- **ЦЕЛЬ ЗАДАНИЯ**: Выведите все данные ниже строка в строку, без каких-либо изменений, но без изображений.

- **ДАННЫЕ ДЛЯ ЗАДАНИЯ**:
###

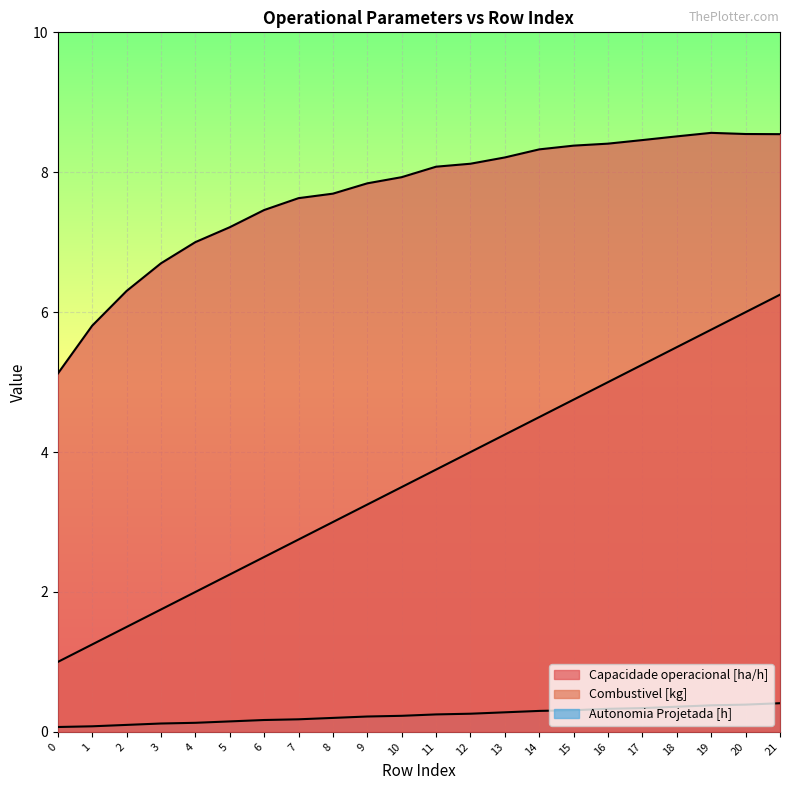

At how many categories does at least one series exceed 3?

22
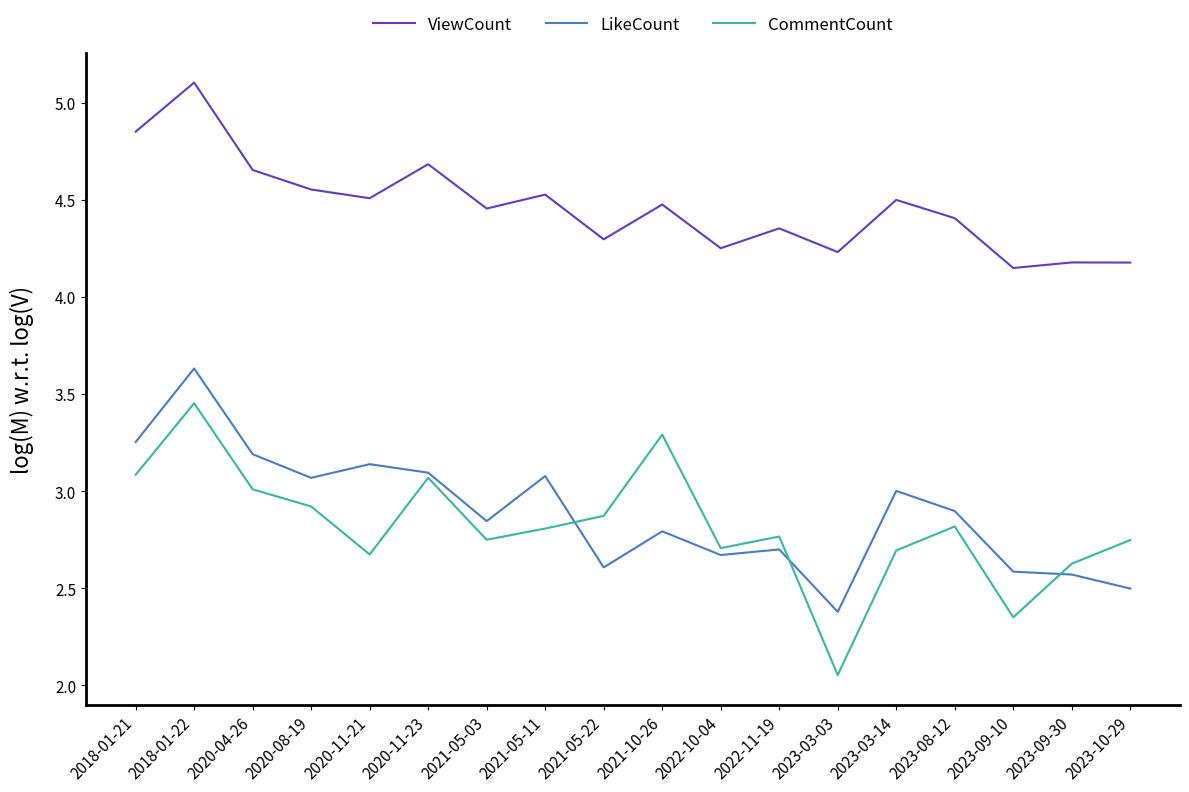

What is the sum of the CommentCount values at 2023-10-29 and 2022-10-04?

5.5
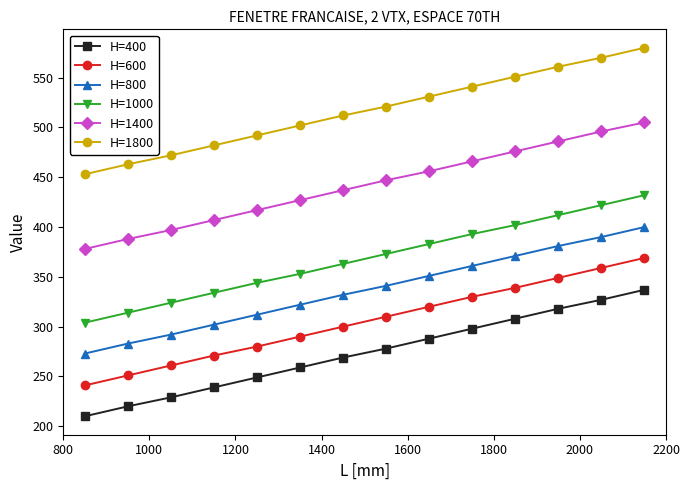

What is the value of the H=1000 point at the 13th from the left?

422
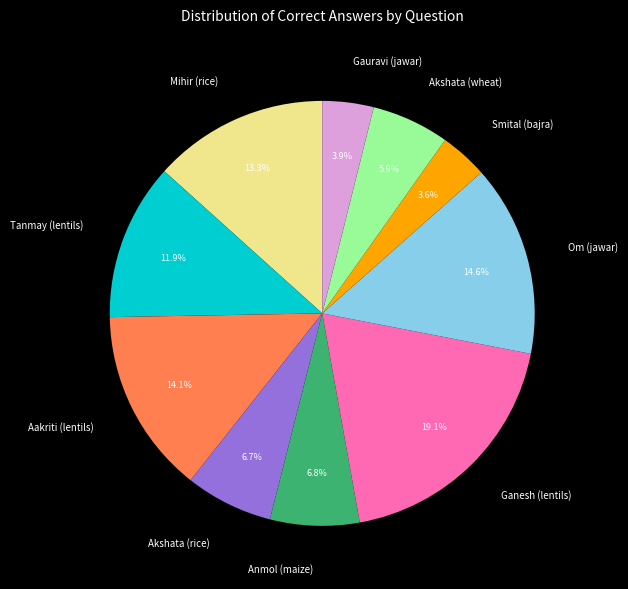

Is there any slice that represents more than half of the pie?

No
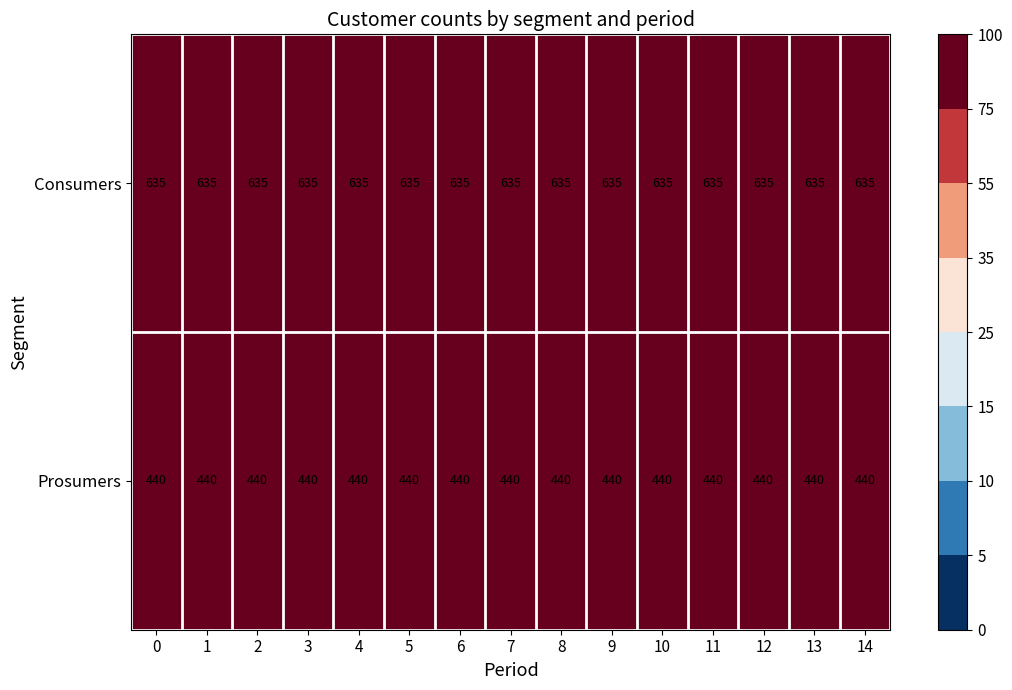

The Prosumers series shows 603 at 1. True or false?

False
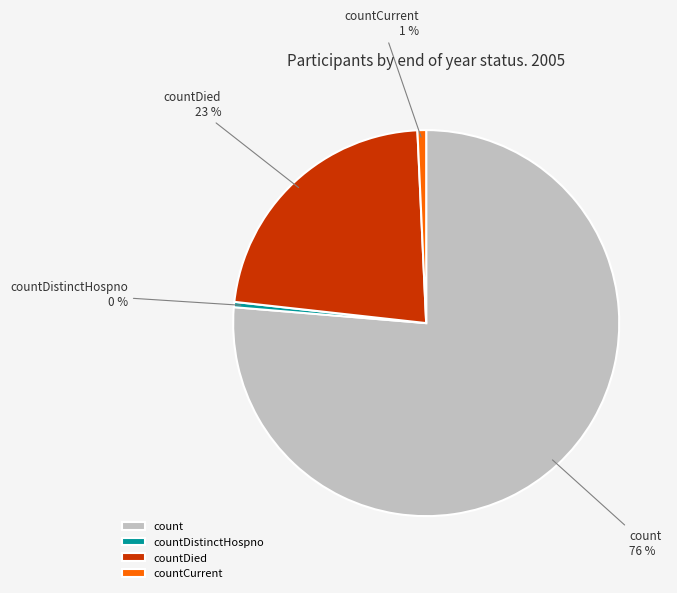

To the nearest percent, what percentage of the pie is count?

76%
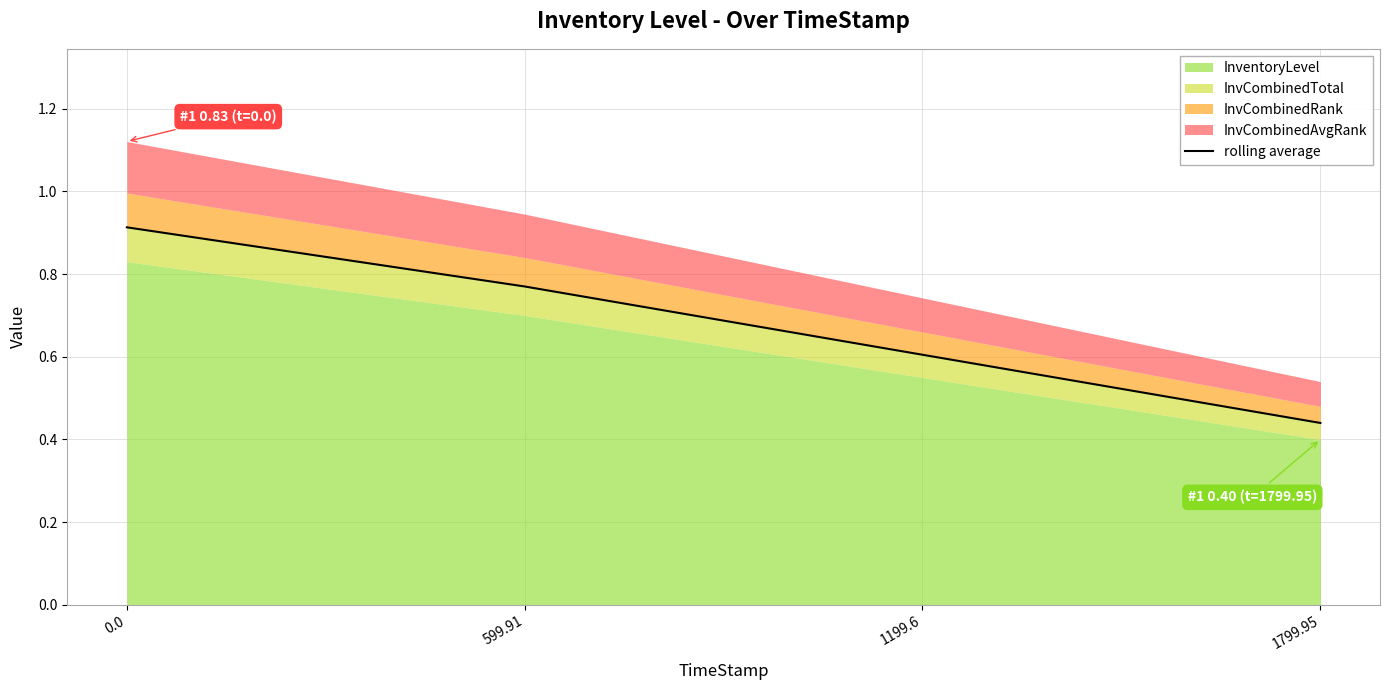

What is the label of the 3rd point from the left?

1199.6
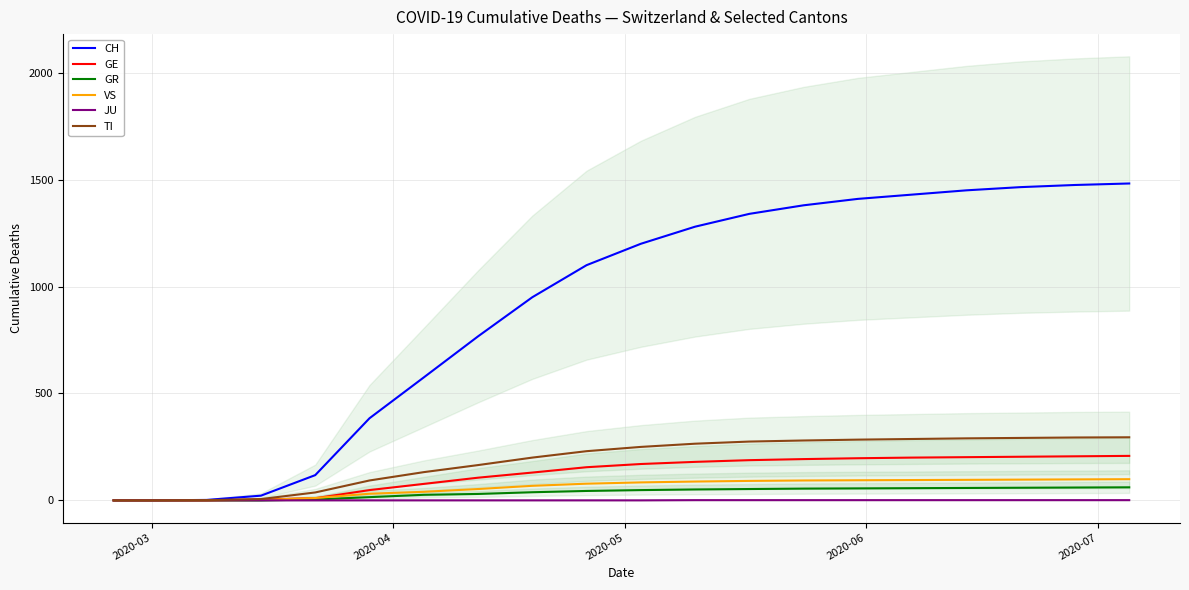

Is this an area chart (filled region under the line)?

No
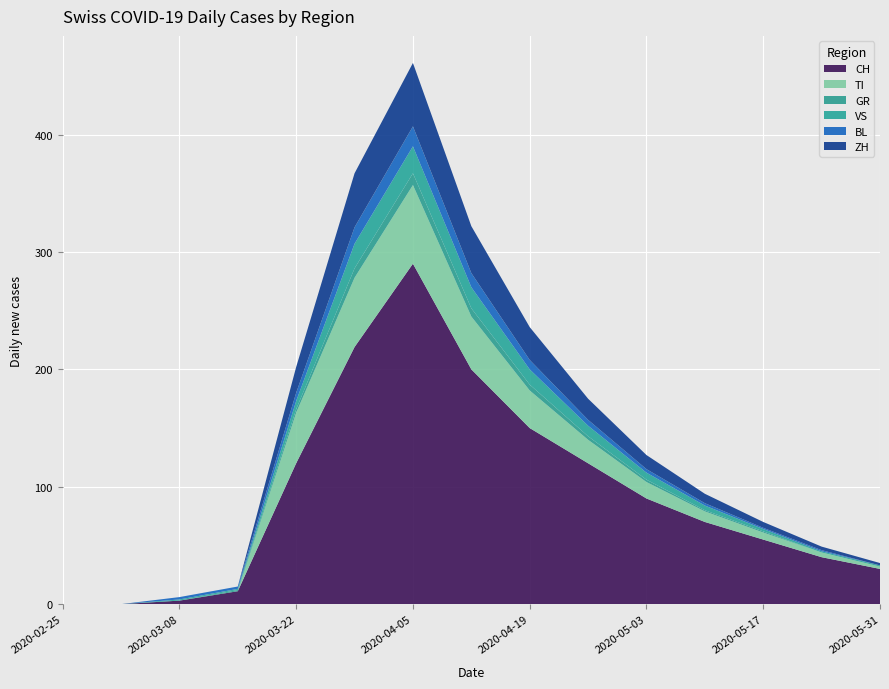

Reading right to left, transcribe all the data shown in this chart.

CH: 30	40	55	70	90	120	150	200	290	219	120	11	3	0	0
TI: 2	4	6	9	14	20	32	45	67	59	43	0	0	0	0
GR: 0	0	1	1	2	3	5	7	10	8	3	1	0	0	0
VS: 1	1	2	4	6	9	13	18	23	21	7	1	1	0	0
BL: 0	1	1	2	3	5	8	12	17	14	7	2	2	0	0
ZH: 2	3	5	8	12	18	28	40	54	46	22	0	0	0	0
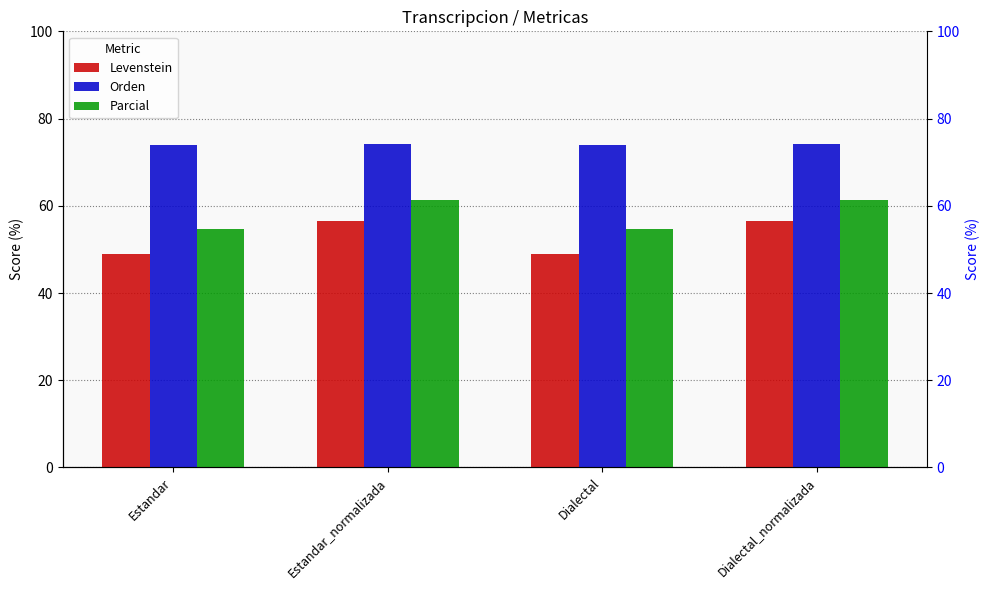

How many values in the Orden series exceed 74?

2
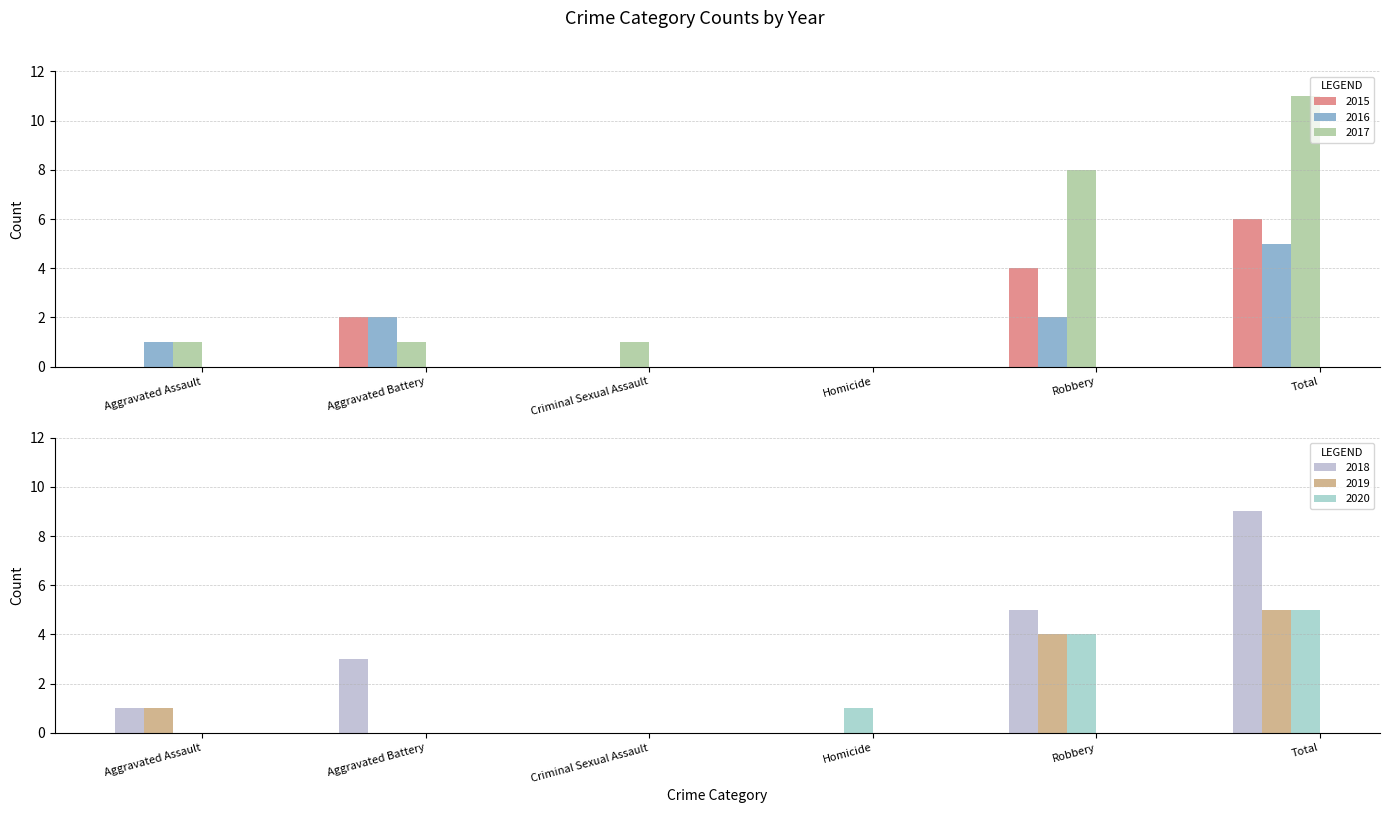

Which category has the lowest value in the 2019 series?

Aggravated Battery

###

- **ПИСЬМЕННЫЙ ОТВЕТ**:
At how many categories does at least one series exceed 3?

22

What is the sum of the CommentCount values at 2023-10-29 and 2022-10-04?

5.5

What is the value of the H=1000 point at the 13th from the left?

422

Is there any slice that represents more than half of the pie?

No

The Prosumers series shows 603 at 1. True or false?

False

To the nearest percent, what percentage of the pie is count?

76%

What is the label of the 3rd point from the left?

1199.6

Is this an area chart (filled region under the line)?

No

Reading right to left, transcribe all the data shown in this chart.

CH: 30	40	55	70	90	120	150	200	290	219	120	11	3	0	0
TI: 2	4	6	9	14	20	32	45	67	59	43	0	0	0	0
GR: 0	0	1	1	2	3	5	7	10	8	3	1	0	0	0
VS: 1	1	2	4	6	9	13	18	23	21	7	1	1	0	0
BL: 0	1	1	2	3	5	8	12	17	14	7	2	2	0	0
ZH: 2	3	5	8	12	18	28	40	54	46	22	0	0	0	0

How many values in the Orden series exceed 74?

2

Which category has the lowest value in the 2019 series?

Aggravated Battery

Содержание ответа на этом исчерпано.